To verify a driver’s power routines don’t touch memory that can be paged out, set the following key in the registry:
This key instructs the kernel to page out all memory used by drivers, which will force a page-fault if one exists. If this key is set and the device never successfully suspends and resumes, then the DevHealth tool can be used to identify which drivers are pageable. Any pageable driver that has an XXX_PowerDown or XXX_PowerUp routine must be sure all of the code run and memory touched by those routines are marked as non-pageable. To mark code as non-pageable, enclose it in the following pragmas:
#pragma comment(linker, "/section:.no_page,ER!P")
#pragma code_seg(push, ".no_page")
// NON-PAGEABLE CODE, i.e. code needed during
// suspend/resume or shutdown, ISTs, code used during
// paging, any code called by non pageable code
For more information on optimizing memory usage by making driver pageable and marking sections of code as non-pageable, consult the article Tuning the Platform for Optimum Performance article in the Windows Mobile 6.0 documentation.
Would this scenario occur for SmartPhones as well??
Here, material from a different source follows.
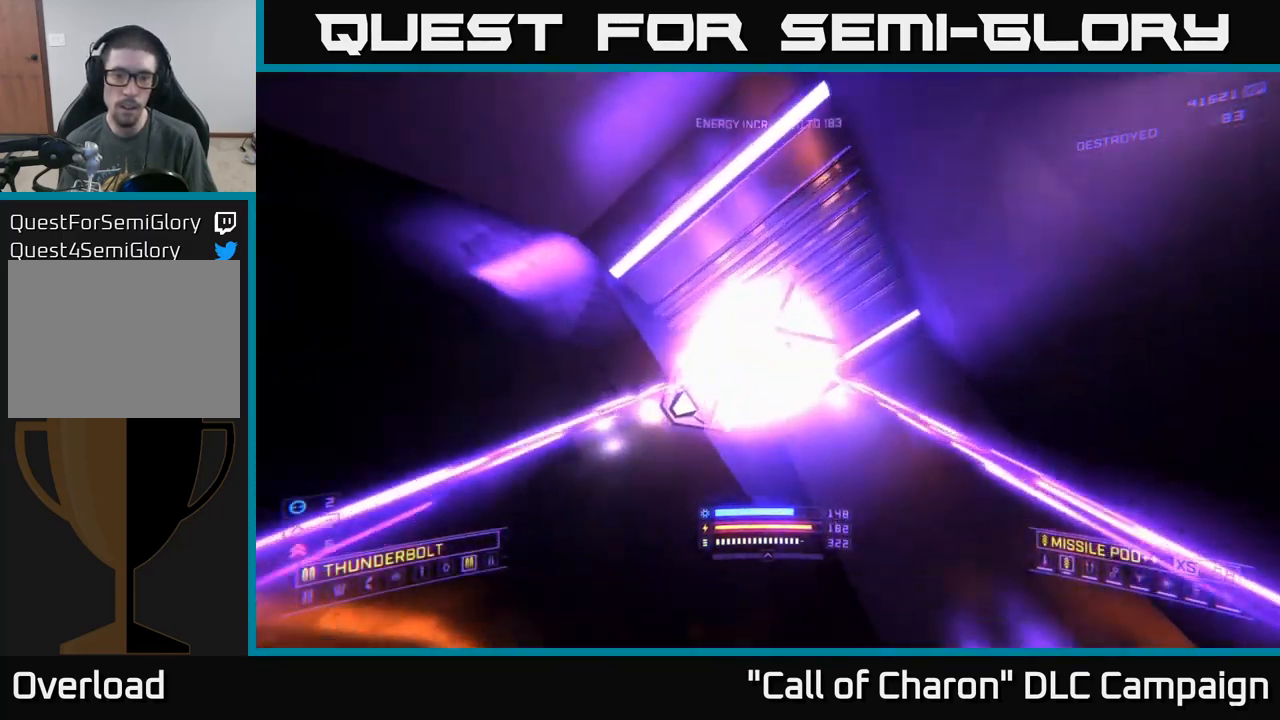
{"buttons": ["A"], "left_stick": "up", "right_stick": "down", "events": [[100, "right_stick", "center"], [333, "right_stick", "down"], [450, "A", "down"]]}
SmartPhones don't suspend, so this particular bug and test aren't applicable. SmartPhones drop to a low power state when there's no work, but this isn't the same as suspending.
The difference between "low power state" and "suspend" is thread activity. When a SmartPhone is in a "low power state", threads can wake-up and run normally. However, in a suspend state, the Real Time Clock (RTC) is the only clock that's running, so no timers will expire and no threads will be scheduled to run. After a resume happens (either by the RTC or some other hardware interrupt), threads are able to run again and the scheduler evaluates which timers have expired and schedules all of the threads at that point.
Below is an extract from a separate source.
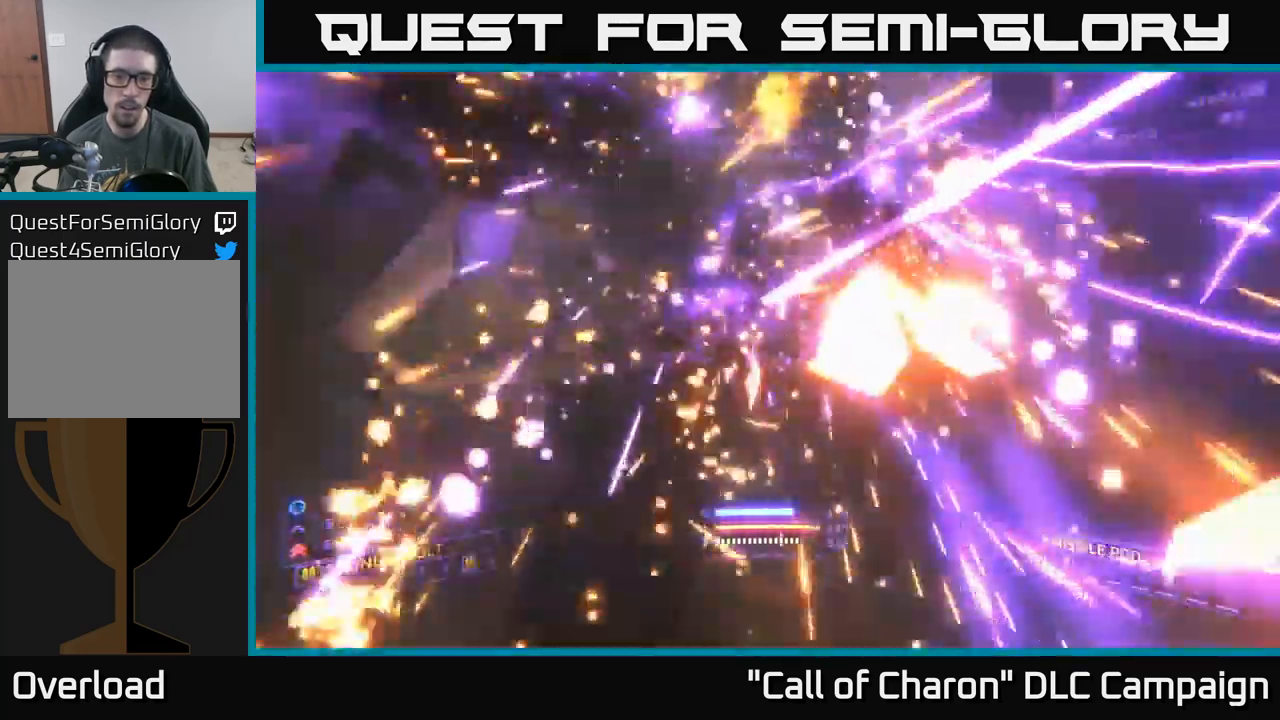
{"buttons": ["X"], "left_stick": "down-right", "right_stick": "down", "events": [[17, "left_stick", "center"], [133, "A", "up"], [367, "X", "down"], [433, "left_stick", "down-right"]]}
MikeCal wrote two blogs that provide more insight into the difference between the SmartPhone and PocketPC power models. Check out the following blogs on the Windows Mobile Team Blog for more info on this:
Power To the Smartphone: http://blogs.msdn.com/windowsmobile/archive/2006/08/04/689069.aspx
Power to the PocketPC: http://blogs.msdn.com/windowsmobile/archive/2006/08/16/702833.aspx
The astute reader will notice that I changed the title of this blog. The original title was "Sleeping Beauty’s Poison Apple", however, after posting the blog I realized that Sleeping Beauty never ate a poison apple. Obviously, I don't read fairytales enough because I had confused the stories of Sleeping Beauty and Snow White. I apologize for the mistake and hope this didn't cause too much confusion.